No primeiro semestre, exportações somaram US$ 113,834 bi, maior resultado desde 2013. Já as importações totalizaram US$ 83,779 bi, maior valor desde 2015.

Brasília – A recuperação da economia brasileira e o aumento das importações levaram o saldo comercial no primeiro semestre do ano a cair 17%. Ainda assim, o valor, de US$ 30,044 bilhões, foi o segundo maior da história, abaixo apenas do registrado no ano passado, quando foi de US$ 36,210 bilhões.
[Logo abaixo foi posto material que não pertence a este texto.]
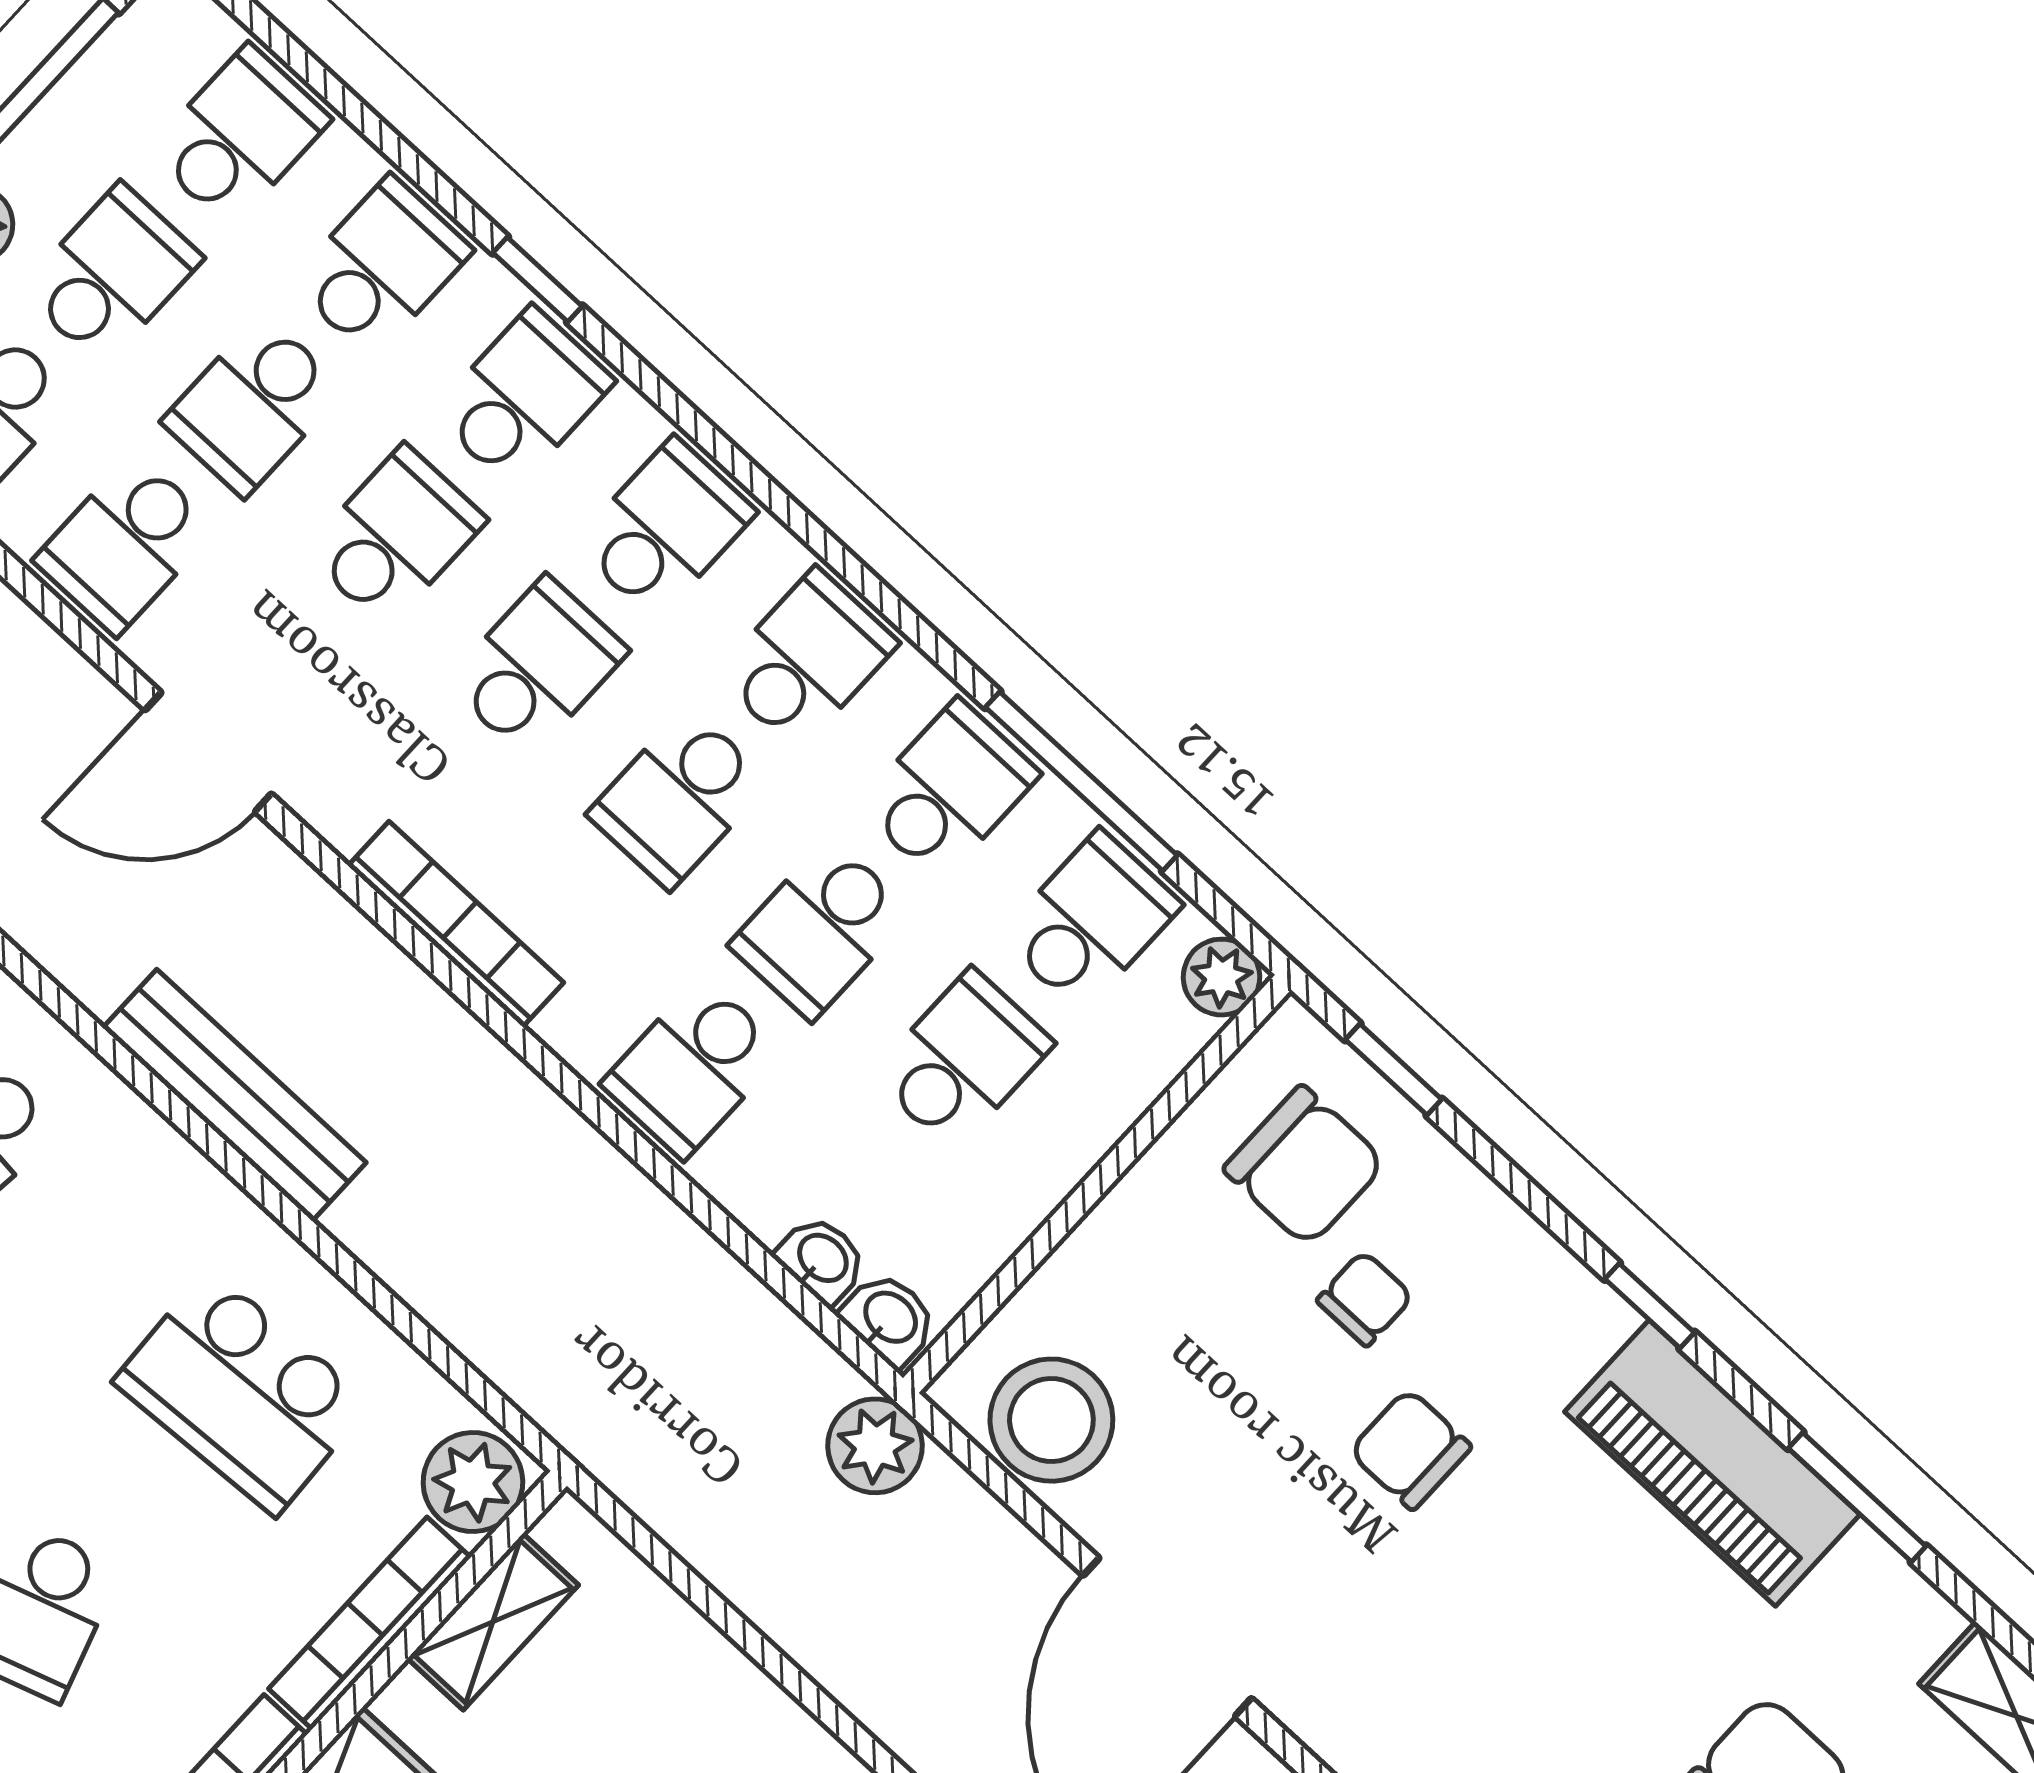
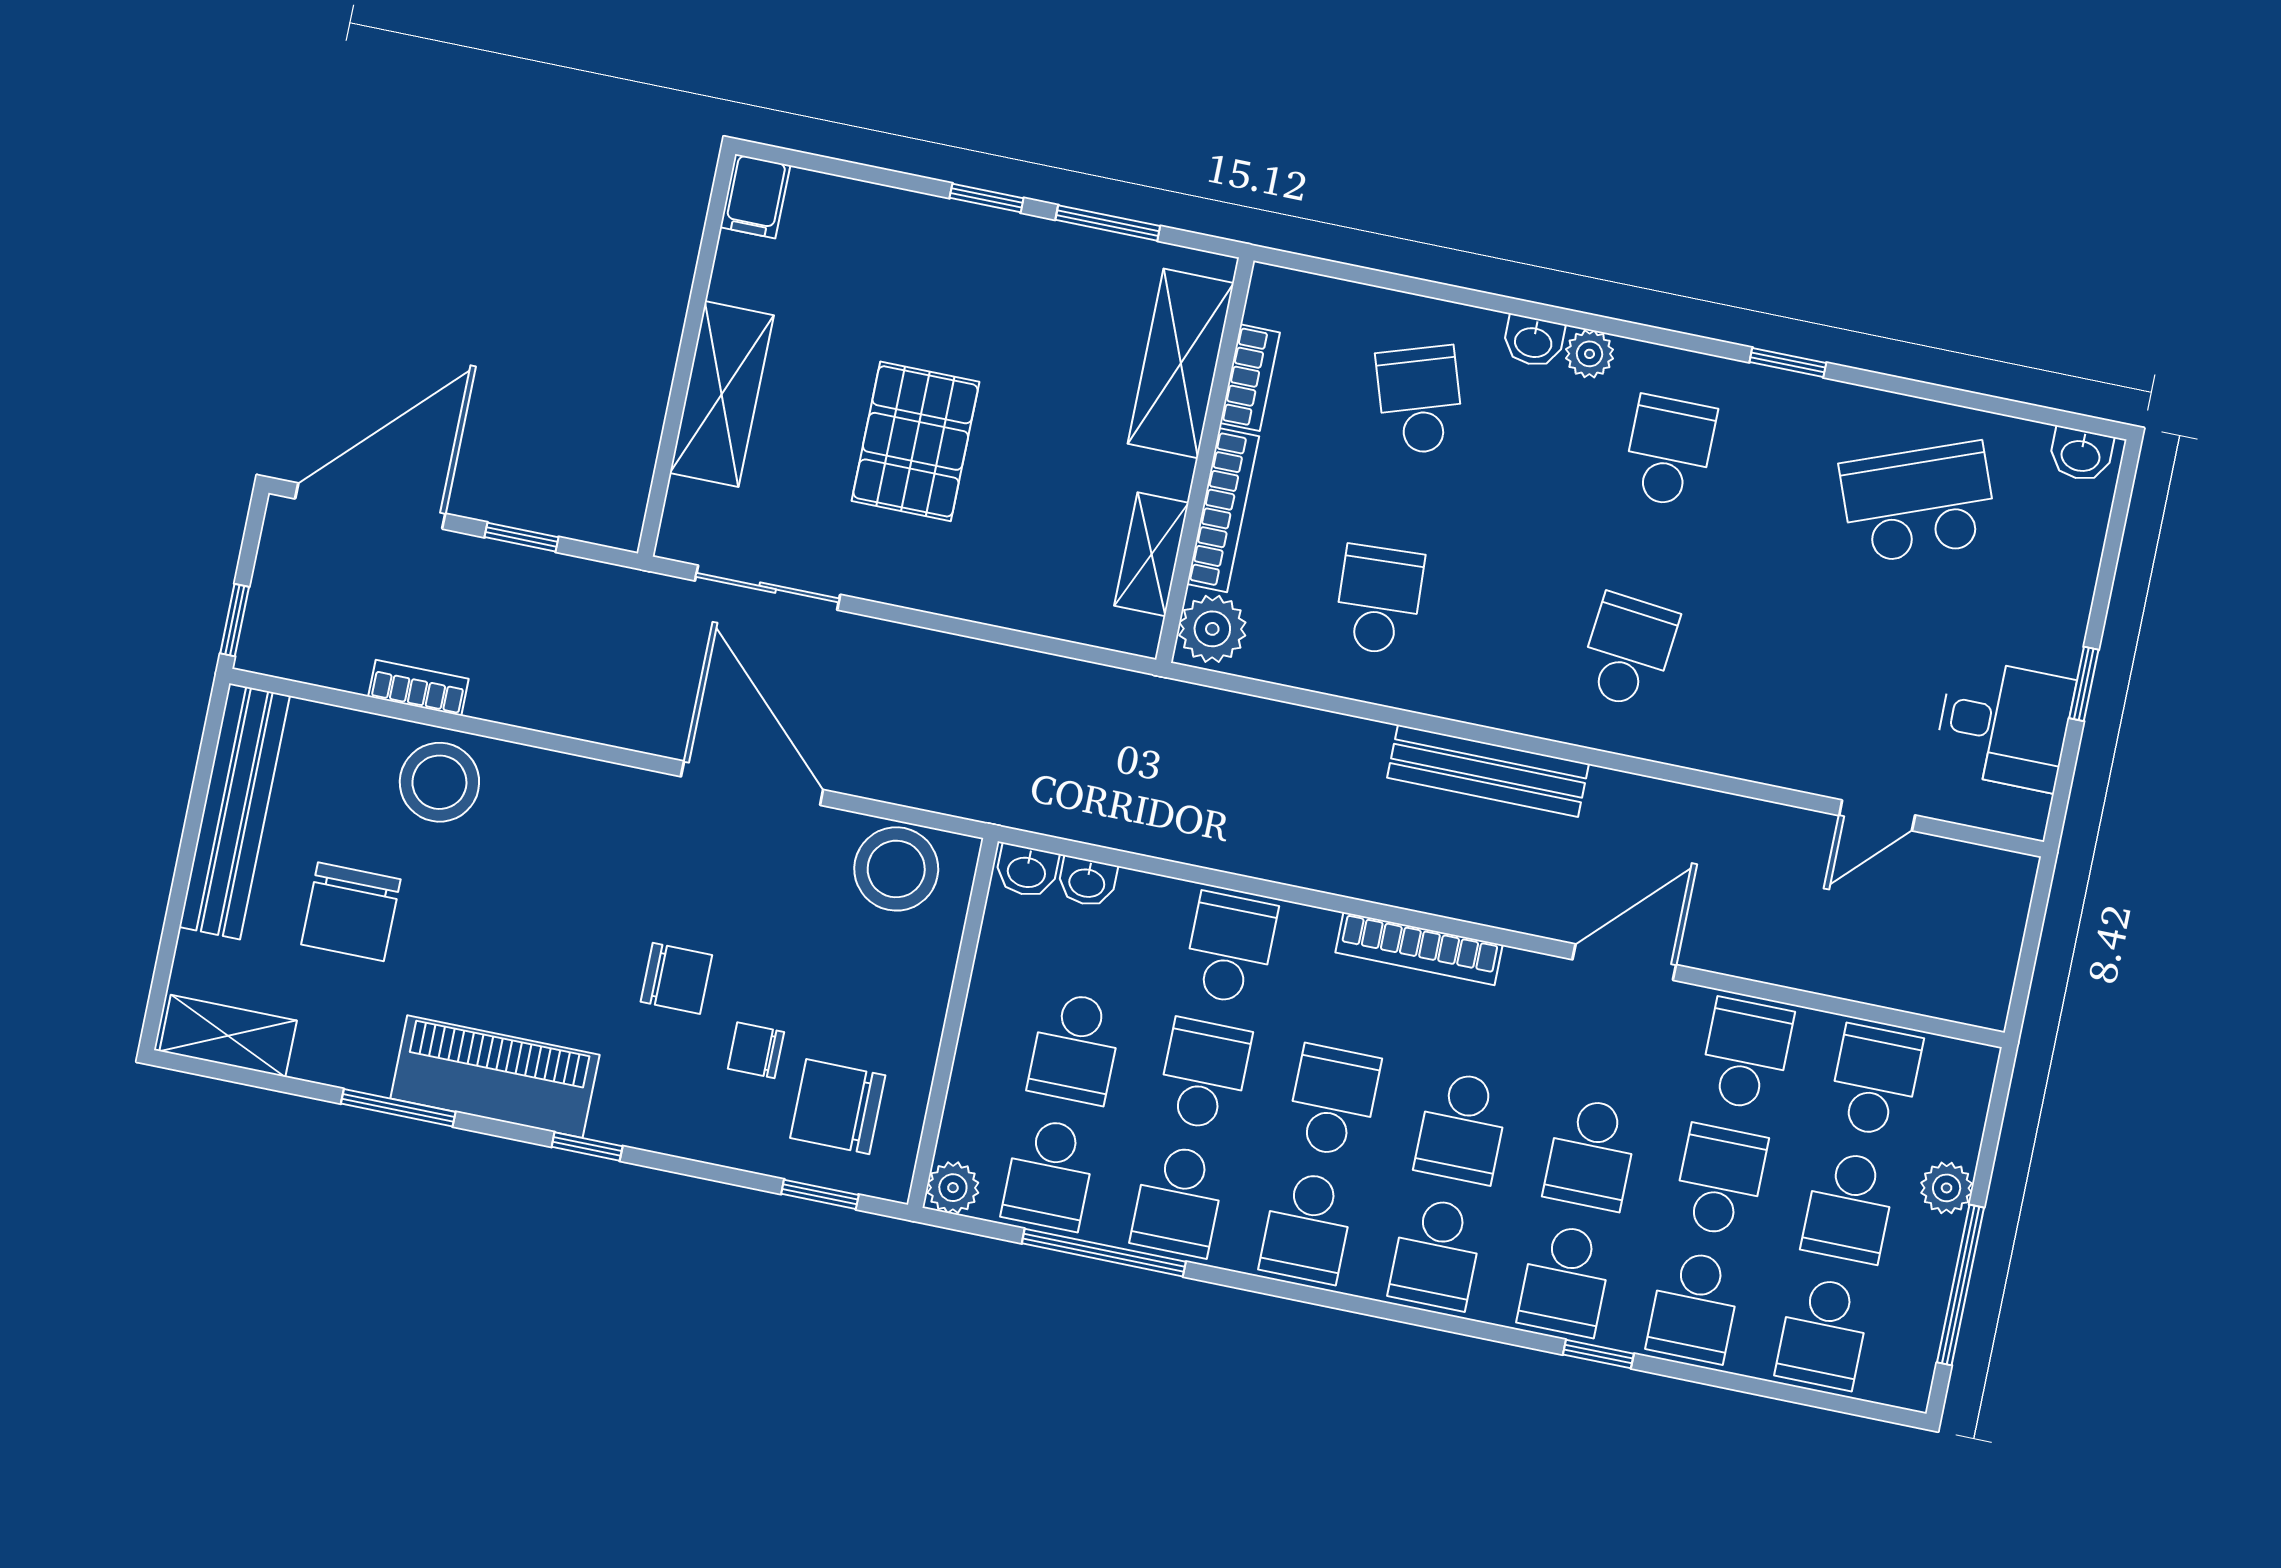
chair: (1365, 1299) -> (756, 1050), turned 90
school desk: (242, 1392) -> (1379, 600), width x0.54
plant: (875, 1446) -> (990, 792), removed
“Estamos mantendo o crescimento tanto das exportações como das importações com a retomada da economia”, afirmou o ministro da Indústria, Comércio Exterior e Serviços (MDIC), Marcos Jorge.

No fim de maio e início de junho, o comércio brasileiro com outros países foi reduzido por conta da greve dos caminhoneiros. “Com a recuperação da economia, o saldo em 2018 seria menor do que o de 2017 independentemente da greve dos caminhoneiros”, ponderou o ministro.

O ministro destacou o aumento na compra de bens de capital, de 53% no primeiro semestre, o que demonstra uma perspectiva de aumento na produção industrial.

Em junho, o País registrou o 11º mês consecutivo de crescimento nas importações desses produtos. Jorge ressaltou ainda o recorde no primeiro semestre nas exportações de minério de ferro, soja em grão e farelo e celulose.

No primeiro semestre, as exportações somaram US$ 113,834 bilhões, o maior resultado para o período desde 2013. Já as importações totalizaram US$ 83,779 bilhões, o maior valor desde 2015.

O secretário de Comércio Exterior, Abrão Neto, ressaltou que a alta nas exportações no primeiro semestre (5,7%) foi puxada pela venda de produtos manufaturados, que subiu 9,1% no período, enquanto básicos aumentaram 4,6% e semimanufaturados, 0,5%.